• _Text under study_:
----

The Year In Review: The Good, The Bad, And The Unseen of 2013

Damn that rhyme’s dope. Wasn’t even planned ahead of time, either; just naturally came from the flow of universal energy and my own innate cunning. My head’s going to get bigger unless someone tells me I suck.

So, as you may have guessed, this is one of those year-end lists. Only mine will be better than everyone else’s, so don’t read theirs; they probably saw something boring like Wing. Who wants to see a random elderly Chinese woman sing when you can spinkick people? I’m not going to fact-check this, so if you saw Wing instead of a cool show, go screw. Here are the lists now.

Top 10 Shows In No Particular Order, Because I’m Aiming To Be More Positive

1. Boris @ Brighton Music Hall

Need I say more than Flood? I mean, damn. ¾ of an album/song I thought I’d never get to see performed in my lifetime due to Boris having altogether too much material to get to it all at their convenience. The only thing that could’ve made the whole thing better was if they got 3 more hours to just play everything I wanted to hear. Serious. Too bad I was poor, so I couldn’t make the show the night before. Maybe I should be a whore.

I’ll have to see Boris at least 3 more times to have a well-rounded setlist experience, but I can cross off ‘Huge’ and ‘Flood’, at the very least.

----

• _Material provided_:

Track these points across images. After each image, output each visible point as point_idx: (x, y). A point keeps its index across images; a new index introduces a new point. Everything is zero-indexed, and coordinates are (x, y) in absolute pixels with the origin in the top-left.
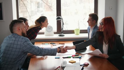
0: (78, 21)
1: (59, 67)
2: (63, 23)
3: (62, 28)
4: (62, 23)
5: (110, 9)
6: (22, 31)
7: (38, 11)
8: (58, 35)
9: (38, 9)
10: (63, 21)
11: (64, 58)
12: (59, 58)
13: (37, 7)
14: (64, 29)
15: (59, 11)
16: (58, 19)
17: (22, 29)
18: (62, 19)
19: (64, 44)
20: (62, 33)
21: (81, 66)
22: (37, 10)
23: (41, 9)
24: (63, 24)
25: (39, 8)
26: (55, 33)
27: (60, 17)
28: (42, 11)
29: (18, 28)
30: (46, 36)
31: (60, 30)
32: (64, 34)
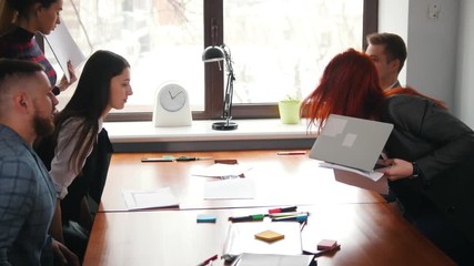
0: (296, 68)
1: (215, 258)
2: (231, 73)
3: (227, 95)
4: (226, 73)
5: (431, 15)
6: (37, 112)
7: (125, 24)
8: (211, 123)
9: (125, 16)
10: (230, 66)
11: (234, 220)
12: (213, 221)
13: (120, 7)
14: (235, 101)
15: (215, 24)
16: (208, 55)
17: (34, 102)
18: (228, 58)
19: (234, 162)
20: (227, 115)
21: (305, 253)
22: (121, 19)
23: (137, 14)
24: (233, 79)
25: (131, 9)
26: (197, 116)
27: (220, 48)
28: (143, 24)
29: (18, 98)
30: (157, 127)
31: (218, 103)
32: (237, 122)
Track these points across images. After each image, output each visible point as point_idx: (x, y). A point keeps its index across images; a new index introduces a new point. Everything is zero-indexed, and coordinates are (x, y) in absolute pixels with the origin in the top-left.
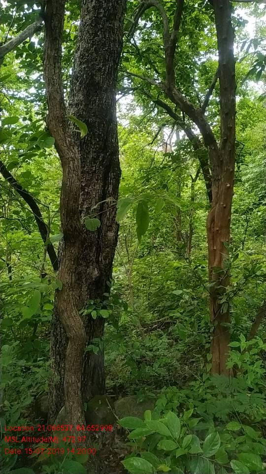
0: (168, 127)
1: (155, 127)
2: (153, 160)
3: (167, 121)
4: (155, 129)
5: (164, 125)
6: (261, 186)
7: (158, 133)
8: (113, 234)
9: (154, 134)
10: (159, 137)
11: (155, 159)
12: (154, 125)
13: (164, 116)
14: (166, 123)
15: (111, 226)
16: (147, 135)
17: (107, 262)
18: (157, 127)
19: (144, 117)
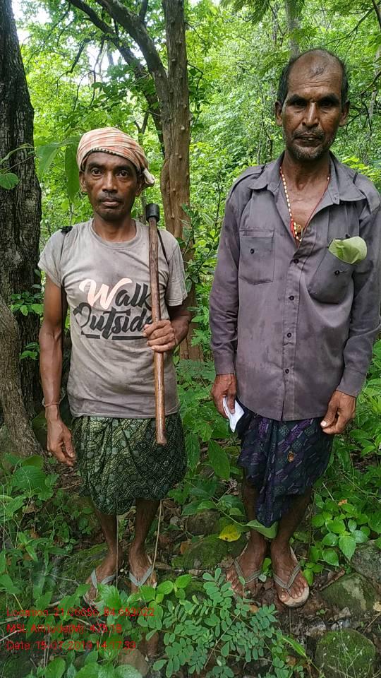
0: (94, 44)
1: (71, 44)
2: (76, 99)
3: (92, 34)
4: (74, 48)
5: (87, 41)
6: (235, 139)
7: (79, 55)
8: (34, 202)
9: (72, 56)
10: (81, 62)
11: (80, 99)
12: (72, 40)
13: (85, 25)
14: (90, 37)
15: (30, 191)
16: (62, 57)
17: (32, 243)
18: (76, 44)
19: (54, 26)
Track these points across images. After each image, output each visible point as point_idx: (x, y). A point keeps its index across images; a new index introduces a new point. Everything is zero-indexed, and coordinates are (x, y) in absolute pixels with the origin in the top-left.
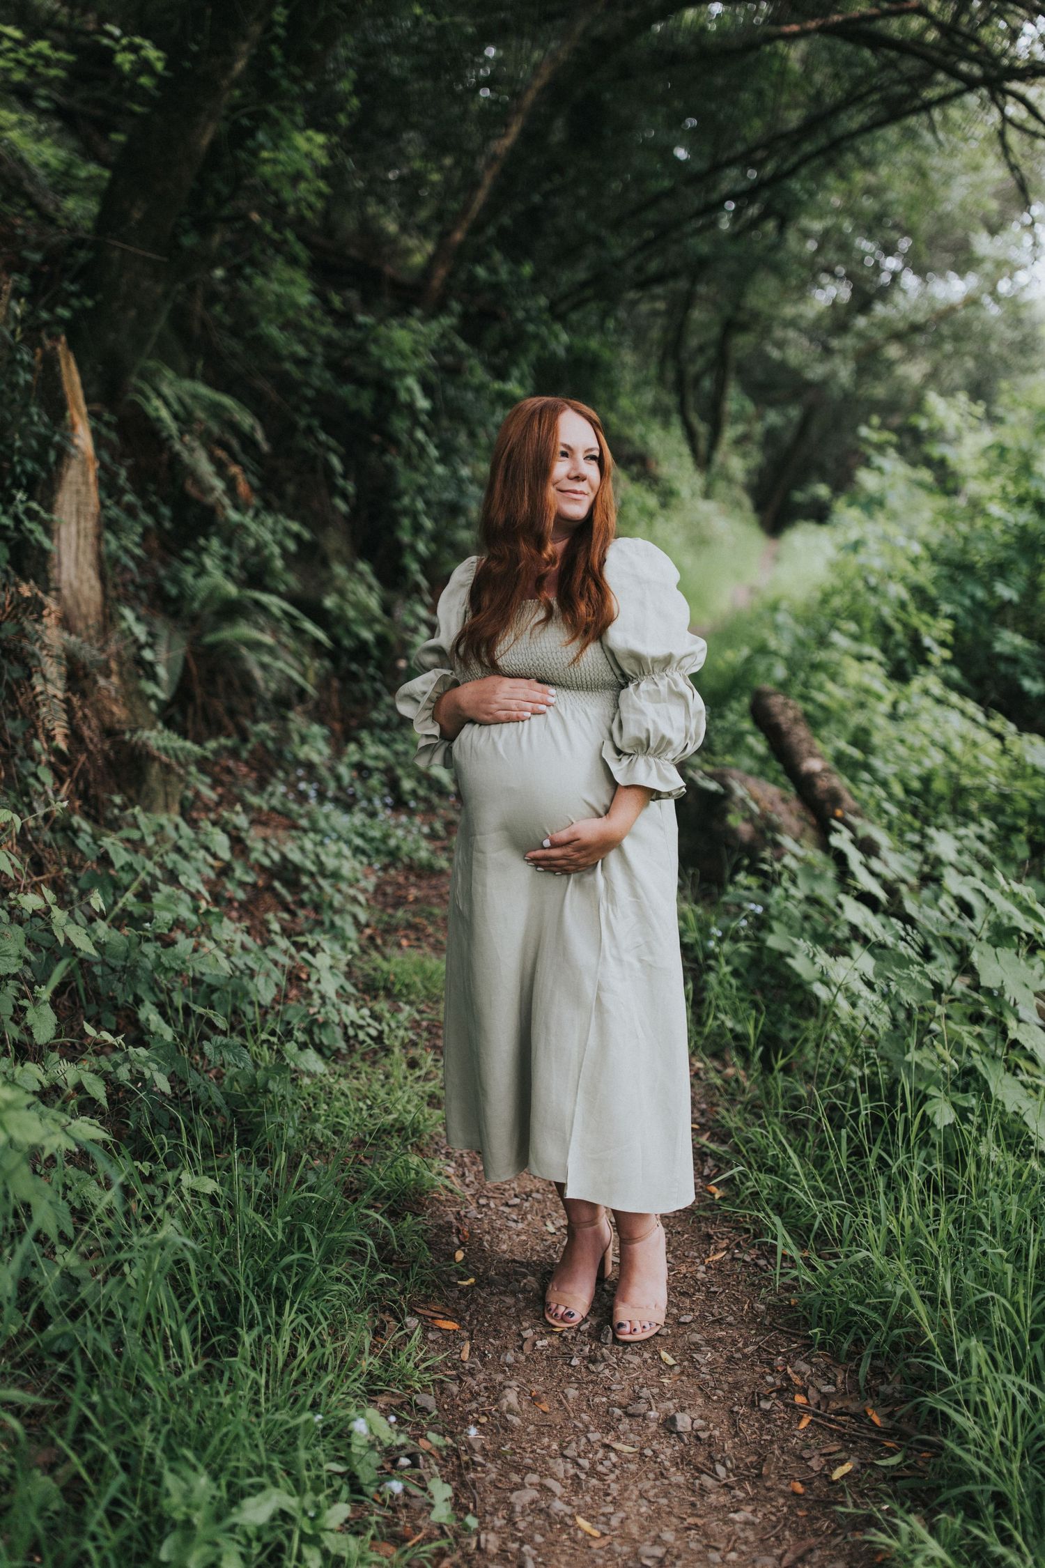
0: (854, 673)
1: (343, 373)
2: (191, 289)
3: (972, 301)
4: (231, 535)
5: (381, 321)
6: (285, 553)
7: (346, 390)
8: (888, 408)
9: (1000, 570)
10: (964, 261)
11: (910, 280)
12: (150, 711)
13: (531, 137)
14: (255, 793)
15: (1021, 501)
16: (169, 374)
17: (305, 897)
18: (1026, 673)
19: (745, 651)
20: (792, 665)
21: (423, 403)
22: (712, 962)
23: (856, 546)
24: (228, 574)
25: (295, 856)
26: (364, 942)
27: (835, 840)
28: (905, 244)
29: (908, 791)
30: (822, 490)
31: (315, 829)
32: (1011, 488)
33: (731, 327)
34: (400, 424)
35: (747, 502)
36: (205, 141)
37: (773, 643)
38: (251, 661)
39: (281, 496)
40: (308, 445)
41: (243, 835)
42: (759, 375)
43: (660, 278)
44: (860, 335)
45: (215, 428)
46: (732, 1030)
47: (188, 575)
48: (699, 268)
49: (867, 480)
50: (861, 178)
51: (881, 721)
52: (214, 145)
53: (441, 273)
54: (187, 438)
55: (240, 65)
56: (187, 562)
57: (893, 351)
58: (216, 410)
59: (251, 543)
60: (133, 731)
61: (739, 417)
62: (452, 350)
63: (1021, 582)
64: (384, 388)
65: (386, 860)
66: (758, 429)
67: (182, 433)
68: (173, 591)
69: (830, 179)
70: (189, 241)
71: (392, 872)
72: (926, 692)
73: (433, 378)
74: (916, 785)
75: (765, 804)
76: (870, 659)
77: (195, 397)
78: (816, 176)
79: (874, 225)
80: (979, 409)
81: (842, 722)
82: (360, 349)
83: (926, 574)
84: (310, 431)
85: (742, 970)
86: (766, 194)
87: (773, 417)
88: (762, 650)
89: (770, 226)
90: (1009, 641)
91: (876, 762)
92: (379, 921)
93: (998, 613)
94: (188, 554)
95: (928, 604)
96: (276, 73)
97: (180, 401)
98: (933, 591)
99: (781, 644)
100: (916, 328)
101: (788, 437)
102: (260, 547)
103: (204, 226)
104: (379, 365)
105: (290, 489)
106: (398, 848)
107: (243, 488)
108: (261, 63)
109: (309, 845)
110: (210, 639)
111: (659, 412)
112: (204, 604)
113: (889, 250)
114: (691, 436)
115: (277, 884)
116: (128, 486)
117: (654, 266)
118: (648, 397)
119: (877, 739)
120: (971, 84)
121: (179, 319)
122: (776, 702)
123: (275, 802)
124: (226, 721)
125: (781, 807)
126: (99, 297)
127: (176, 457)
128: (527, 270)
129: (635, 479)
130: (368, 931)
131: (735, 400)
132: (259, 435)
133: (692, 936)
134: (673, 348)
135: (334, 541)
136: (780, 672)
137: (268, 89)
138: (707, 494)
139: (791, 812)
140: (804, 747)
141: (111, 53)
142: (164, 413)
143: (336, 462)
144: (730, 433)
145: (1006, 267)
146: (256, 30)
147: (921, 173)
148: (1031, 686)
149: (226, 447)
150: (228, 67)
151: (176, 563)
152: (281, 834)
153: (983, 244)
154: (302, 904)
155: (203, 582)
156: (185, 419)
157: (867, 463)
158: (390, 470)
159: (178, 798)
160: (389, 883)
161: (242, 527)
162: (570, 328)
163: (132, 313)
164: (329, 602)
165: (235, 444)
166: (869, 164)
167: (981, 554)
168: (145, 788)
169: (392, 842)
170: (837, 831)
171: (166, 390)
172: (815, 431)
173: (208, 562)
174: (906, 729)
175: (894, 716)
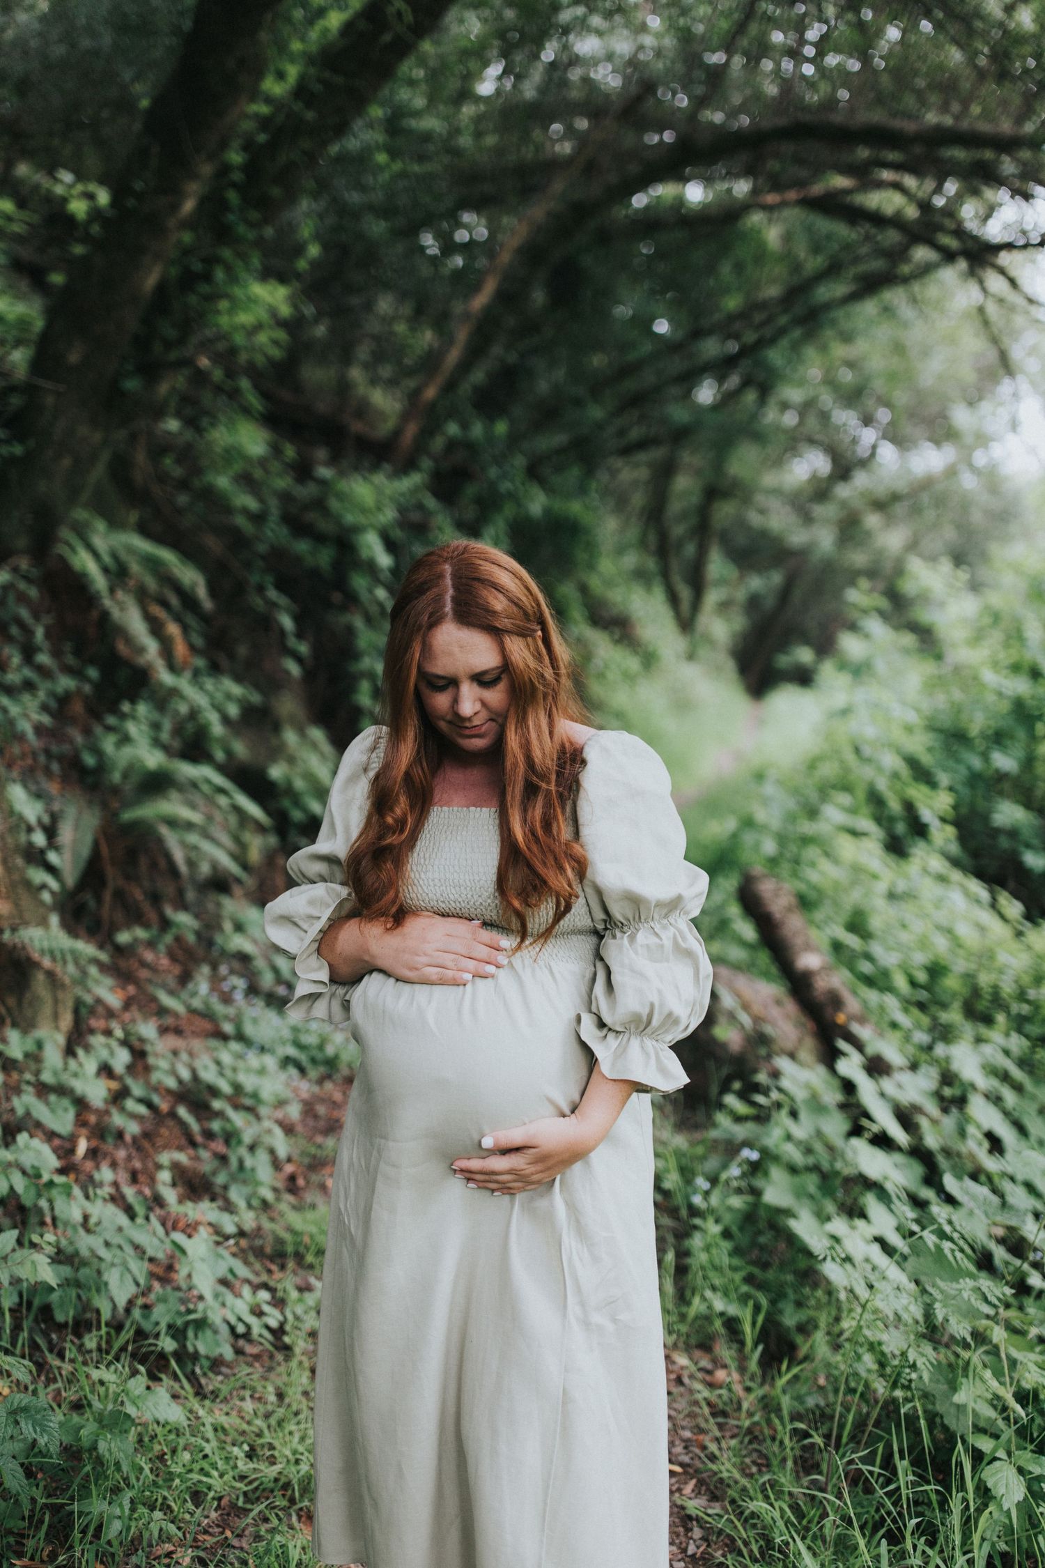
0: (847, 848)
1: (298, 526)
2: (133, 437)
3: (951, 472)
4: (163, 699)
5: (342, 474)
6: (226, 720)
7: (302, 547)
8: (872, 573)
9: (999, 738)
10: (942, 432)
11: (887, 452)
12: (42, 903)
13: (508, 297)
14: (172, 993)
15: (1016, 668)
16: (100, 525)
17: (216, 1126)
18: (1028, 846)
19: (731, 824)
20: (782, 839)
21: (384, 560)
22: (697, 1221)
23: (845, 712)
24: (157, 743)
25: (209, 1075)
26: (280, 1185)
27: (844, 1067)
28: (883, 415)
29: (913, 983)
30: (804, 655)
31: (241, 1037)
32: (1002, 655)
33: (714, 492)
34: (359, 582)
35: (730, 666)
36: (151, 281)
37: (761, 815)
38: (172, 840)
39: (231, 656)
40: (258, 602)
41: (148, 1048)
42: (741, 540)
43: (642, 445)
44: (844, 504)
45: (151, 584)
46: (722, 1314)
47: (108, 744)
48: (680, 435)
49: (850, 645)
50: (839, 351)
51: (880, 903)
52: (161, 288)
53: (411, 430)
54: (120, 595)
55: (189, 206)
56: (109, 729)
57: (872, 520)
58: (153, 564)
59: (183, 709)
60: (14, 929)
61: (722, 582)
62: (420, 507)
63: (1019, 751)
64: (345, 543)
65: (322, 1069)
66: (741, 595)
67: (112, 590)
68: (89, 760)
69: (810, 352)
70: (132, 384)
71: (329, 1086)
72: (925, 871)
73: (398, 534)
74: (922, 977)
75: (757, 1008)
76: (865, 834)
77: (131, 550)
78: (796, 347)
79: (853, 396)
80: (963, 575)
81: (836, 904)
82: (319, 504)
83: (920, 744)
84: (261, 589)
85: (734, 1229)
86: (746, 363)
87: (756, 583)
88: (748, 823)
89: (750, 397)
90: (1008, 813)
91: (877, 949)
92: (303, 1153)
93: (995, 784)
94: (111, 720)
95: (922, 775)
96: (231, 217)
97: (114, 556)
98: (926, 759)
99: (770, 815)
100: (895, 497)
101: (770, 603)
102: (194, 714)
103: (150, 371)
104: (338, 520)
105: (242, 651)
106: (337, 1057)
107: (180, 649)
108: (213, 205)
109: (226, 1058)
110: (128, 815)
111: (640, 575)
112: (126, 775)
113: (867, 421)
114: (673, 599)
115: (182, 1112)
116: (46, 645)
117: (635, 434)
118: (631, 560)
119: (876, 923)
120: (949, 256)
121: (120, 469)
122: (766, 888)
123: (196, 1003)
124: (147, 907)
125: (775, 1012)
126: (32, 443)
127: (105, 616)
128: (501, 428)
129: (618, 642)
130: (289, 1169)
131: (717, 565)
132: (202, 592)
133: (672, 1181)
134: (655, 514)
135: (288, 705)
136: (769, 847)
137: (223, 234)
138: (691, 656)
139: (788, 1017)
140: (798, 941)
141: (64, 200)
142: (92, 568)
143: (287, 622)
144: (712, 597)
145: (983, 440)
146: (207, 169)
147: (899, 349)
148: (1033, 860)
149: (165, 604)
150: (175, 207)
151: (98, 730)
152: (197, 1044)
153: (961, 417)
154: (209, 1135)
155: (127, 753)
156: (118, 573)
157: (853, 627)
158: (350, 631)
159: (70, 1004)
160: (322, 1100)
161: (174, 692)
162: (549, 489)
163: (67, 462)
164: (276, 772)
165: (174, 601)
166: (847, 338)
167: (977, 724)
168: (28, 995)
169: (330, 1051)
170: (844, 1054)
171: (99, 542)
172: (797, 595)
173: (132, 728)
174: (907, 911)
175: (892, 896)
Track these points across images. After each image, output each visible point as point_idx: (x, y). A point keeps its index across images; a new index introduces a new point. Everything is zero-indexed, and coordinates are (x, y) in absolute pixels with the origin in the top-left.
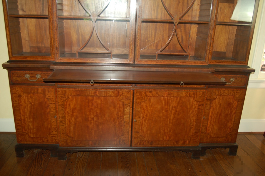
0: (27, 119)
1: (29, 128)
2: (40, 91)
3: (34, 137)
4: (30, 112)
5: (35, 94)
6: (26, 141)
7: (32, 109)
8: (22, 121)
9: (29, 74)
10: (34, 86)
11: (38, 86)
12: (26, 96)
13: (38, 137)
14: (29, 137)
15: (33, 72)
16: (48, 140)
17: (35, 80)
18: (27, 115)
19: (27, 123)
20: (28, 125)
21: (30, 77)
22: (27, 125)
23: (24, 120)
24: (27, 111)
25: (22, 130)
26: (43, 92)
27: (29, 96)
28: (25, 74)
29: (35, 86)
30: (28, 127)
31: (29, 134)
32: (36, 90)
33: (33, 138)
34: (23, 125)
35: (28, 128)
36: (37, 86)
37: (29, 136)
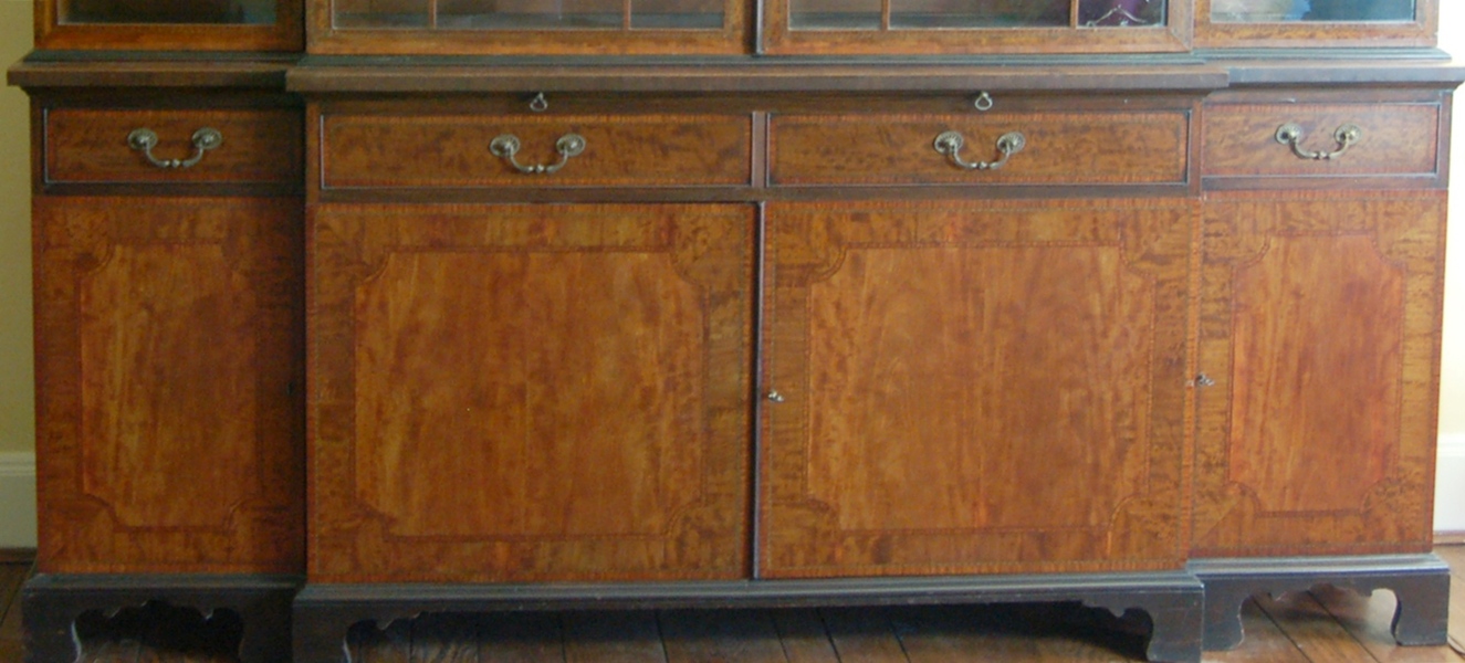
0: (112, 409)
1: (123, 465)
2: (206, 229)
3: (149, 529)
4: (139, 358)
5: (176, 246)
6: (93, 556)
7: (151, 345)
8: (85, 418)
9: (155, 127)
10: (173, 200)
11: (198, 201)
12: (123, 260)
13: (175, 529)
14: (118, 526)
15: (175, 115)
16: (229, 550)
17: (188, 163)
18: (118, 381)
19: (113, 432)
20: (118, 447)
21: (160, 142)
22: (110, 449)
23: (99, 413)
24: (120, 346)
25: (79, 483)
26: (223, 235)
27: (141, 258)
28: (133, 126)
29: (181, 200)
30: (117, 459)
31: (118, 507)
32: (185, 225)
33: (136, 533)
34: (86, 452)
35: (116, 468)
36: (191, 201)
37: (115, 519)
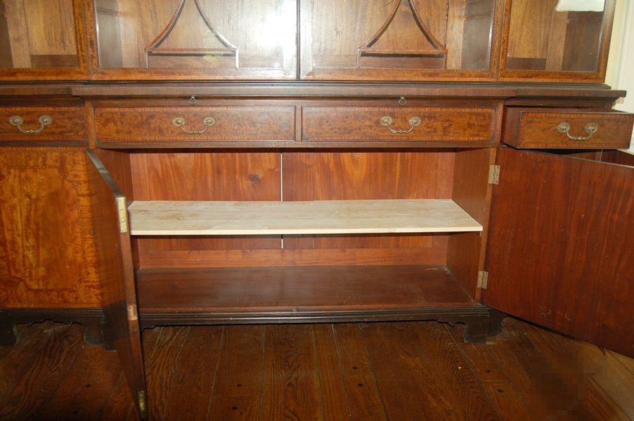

----

• _Work required_: From the 2013 year-in-review post above, reproduce word for word the passage that begins at "The Year In" and stops after "tells me I suck.".

• _Result below_:
The Year In Review: The Good, The Bad, And The Unseen of 2013

Damn that rhyme’s dope. Wasn’t even planned ahead of time, either; just naturally came from the flow of universal energy and my own innate cunning. My head’s going to get bigger unless someone tells me I suck.